(Task details): Output the lines of the listing below exactly, starting at the line containing "left shoulder: (478, 315)" and stopping after the last line, with any pictures dropped.

(Input for this task):

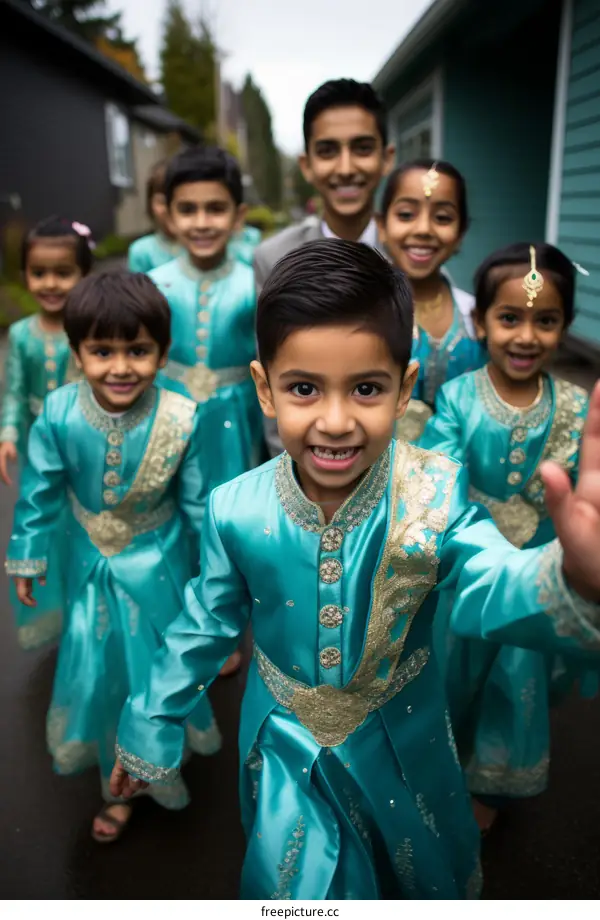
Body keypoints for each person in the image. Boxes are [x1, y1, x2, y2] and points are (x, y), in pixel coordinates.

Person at [111, 240, 600, 899]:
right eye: (304, 388)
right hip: (285, 744)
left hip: (406, 741)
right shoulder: (234, 508)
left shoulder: (432, 496)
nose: (335, 423)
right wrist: (150, 720)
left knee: (412, 873)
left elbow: (493, 578)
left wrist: (573, 577)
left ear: (403, 387)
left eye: (366, 388)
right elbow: (204, 624)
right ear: (264, 388)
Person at [5, 272, 220, 844]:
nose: (120, 367)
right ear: (76, 353)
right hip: (85, 567)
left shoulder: (183, 416)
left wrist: (214, 581)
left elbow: (201, 507)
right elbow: (40, 491)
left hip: (161, 569)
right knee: (97, 670)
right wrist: (27, 556)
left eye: (138, 350)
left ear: (163, 351)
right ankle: (115, 786)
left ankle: (156, 768)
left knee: (156, 672)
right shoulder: (57, 413)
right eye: (102, 351)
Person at [419, 242, 591, 832]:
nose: (525, 336)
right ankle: (439, 768)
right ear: (481, 321)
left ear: (565, 326)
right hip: (465, 564)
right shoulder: (460, 396)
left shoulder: (574, 404)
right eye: (510, 317)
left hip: (537, 567)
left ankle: (492, 783)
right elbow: (441, 473)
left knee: (516, 677)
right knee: (451, 671)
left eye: (545, 321)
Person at [150, 145, 262, 675]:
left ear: (238, 216)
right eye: (187, 209)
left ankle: (228, 631)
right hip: (168, 417)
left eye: (215, 209)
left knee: (227, 522)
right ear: (167, 214)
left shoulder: (254, 283)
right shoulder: (156, 283)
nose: (201, 222)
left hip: (233, 421)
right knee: (174, 518)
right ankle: (177, 623)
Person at [254, 78, 395, 457]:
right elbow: (275, 377)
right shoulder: (274, 258)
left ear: (387, 157)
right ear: (307, 164)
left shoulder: (410, 252)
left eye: (362, 148)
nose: (346, 168)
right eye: (328, 150)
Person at [0, 216, 93, 648]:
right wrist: (7, 435)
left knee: (88, 522)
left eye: (63, 272)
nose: (50, 283)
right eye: (39, 273)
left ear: (83, 274)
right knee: (48, 525)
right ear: (25, 276)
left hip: (85, 445)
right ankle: (61, 610)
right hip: (42, 448)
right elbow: (15, 392)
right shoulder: (21, 335)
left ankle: (95, 605)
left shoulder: (90, 330)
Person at [377, 160, 484, 441]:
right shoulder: (360, 313)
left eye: (443, 218)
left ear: (461, 233)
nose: (424, 229)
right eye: (406, 214)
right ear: (381, 226)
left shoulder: (478, 315)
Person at [127, 159, 181, 273]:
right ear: (150, 204)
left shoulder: (203, 245)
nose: (169, 209)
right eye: (162, 202)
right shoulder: (142, 251)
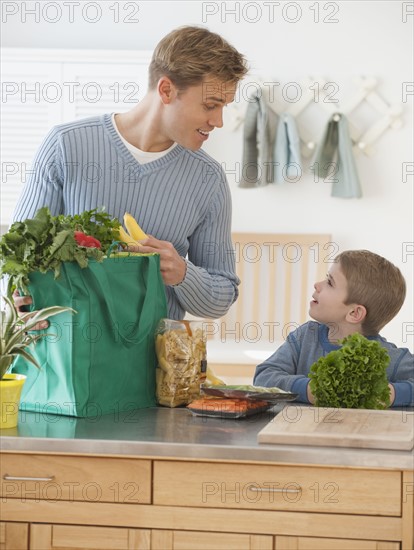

(Problem solution):
left shoulder: (478, 315)
Person at [127, 159, 181, 273]:
right ear: (150, 204)
left shoulder: (203, 245)
nose: (169, 209)
right eye: (162, 202)
right shoulder: (142, 251)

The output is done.